● **YOUR TASK**:
Please answer from the post below about custom programming languages: in what language was FogBugz developed?

● **EXTRACT PROVIDED**:
There has been a lot of discussion recently about some posts Joel Spolsky made on his weblog over the past few weeks.
As for the Wasabi stuff (FogBugz being developed in a custom language called Wasabi), Coding Horror says:
Writing your own language is absolutely beyond the pale. It's a toxic decision that is so completely at odds with Joel's previous excellent and sane advice on software development that people literally thought he was joking. He had to write an entire follow-up post to explain that, no, he wasn't kidding.
I kind of agree with this statement, but I think this is a gray area, and Joel is just the other side of gray from me and most developers.
Lots of people write applications that may as well be in their own custom programming language.
If you:
- Have more than 100 lines of XML in a config file
- Write code that does reflection based on the contents of strings it got somewhere (config file, database - like DataBinder.Eval, or DataView.RowFilter, if you're a .NET developer)
- Write code that doesn't closely follow the business model you are working in (ex. you have classes named like "SessionEntityLayerManager" in an application that helps people sell used cars)
...then you have written an application in a custom programming language.

● **RAW DATA**:
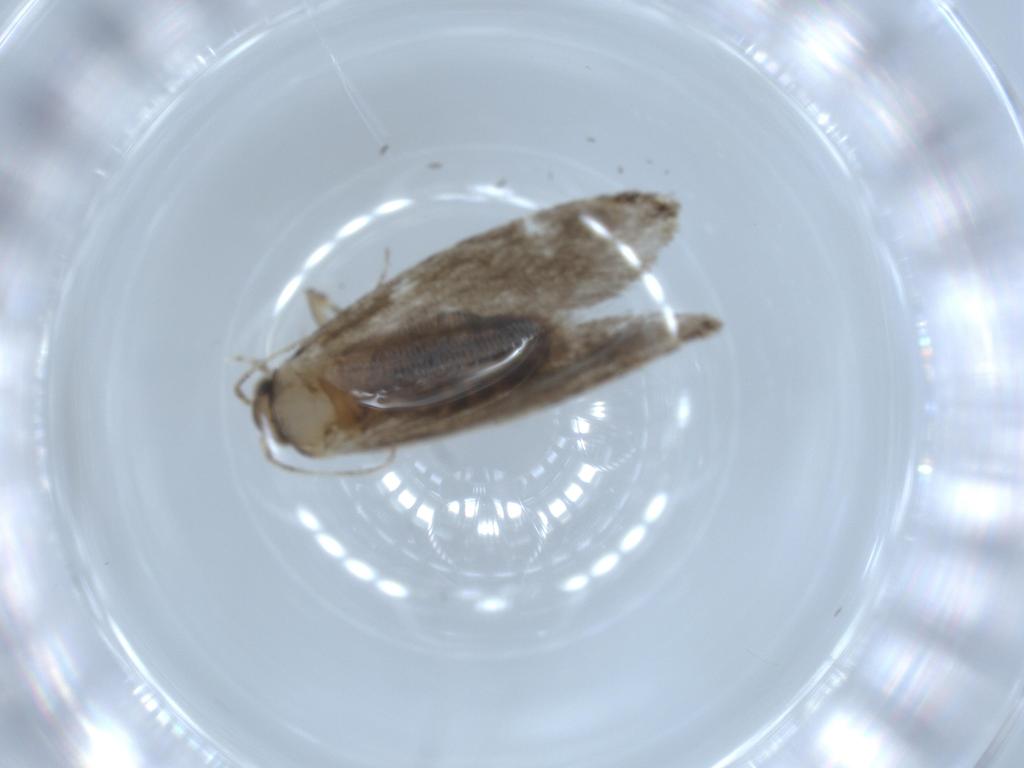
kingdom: Animalia
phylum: Arthropoda
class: Insecta
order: Lepidoptera
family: Tineidae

● **TASK SOLUTION**:
FogBugz was developed in a custom language called Wasabi.